Hospitals would have one less cost to worry about if Congress adopts recommendations on vaccine coverage made by the Institute of Medicine.
An IOM panel last week issued a report proposing that the federal government require health insurers-both public and private-to provide vaccine benefits as part of a plan to expand the availability of immunizations.
The IOM's suggested approach "would effectively change the government's role from buying vaccines to assuring immunization," said an IOM statement issued in connection with the report. The health plan community expressed support for ideas raised by the IOM but suggested that other policy approaches also should be considered.
Requested by the Centers for Disease Control and Prevention, the IOM report follows up on a 2000 report, Calling the Shots, that said investment in vaccine development has been insufficient.
As a major purchaser of vaccines, the federal government-which currently buys about 56% of vaccines for children at a cost of more than $1 billion annually-may be stifling the innovation and competition necessary to produce the next generation of vaccines, the IOM panel said.
"The surprising thing for me is this need to assure a healthy vaccine market, which means prices can't be squashed by a single purchaser," said Eric France, chief of preventive medicine at Kaiser Permanente-Colorado and one of 11 members on the IOM's vaccine research panel, which started its work 18 months ago.
Under the panel's recommendations, the federal government would subsidize rather than buy vaccines, reimbursing health plans and providers-including hospitals-for the money they spend on immunizations.
"If it's appropriate to give a vaccine in a hospital, the hospital would not have to worry about where the financing would come from to pay for it," France said.
A new group that might operate under the CDC's Advisory Committee on Immunization Practices would evaluate the societal value of each new vaccine and help to determine an appropriate price, France said.
The health plan community agrees with the goals set forth by the IOM for increasing vaccination rates but doesn't like the idea of a new "mandate" on its members.
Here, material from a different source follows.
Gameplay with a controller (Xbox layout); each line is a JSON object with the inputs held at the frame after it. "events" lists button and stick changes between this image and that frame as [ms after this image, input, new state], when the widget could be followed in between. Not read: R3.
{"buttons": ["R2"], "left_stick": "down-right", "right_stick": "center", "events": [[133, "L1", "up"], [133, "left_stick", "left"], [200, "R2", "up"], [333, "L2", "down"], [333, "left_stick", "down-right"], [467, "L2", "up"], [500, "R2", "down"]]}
Congress needs to "evaluate whether this is the best route," said Karen Ignagni, president of the American Association of Health Plans in Washington.
Before the federal government imposes a mandate for payment of vaccines, Ignagni said, lawmakers should also consider whether direct subsidies to manufacturers make more sense than the "roundabout approach" of subsidizing those who administer and pay for them.
Thirty years ago, more than 25 companies produced vaccines and only five do today, according to the IOM, which argued that more competition should be encouraged so that pharmaceutical companies have incentives to continue researching new vaccines.
Already debating a $400 billion Medicare prescription drug and program reform bill, lawmakers may not be ready to act right away to implement the IOM's proposal.
Over the next few years, Congress should consider the IOM's most recent recommendations but is not likely to take major action in the short term, said Adam Bozzi, a spokesman for Sen. Jack Reed (D-R.I.). "Not in September (when Congress returns from August recess) but over the next few years, this is something Congress should take a hard look at."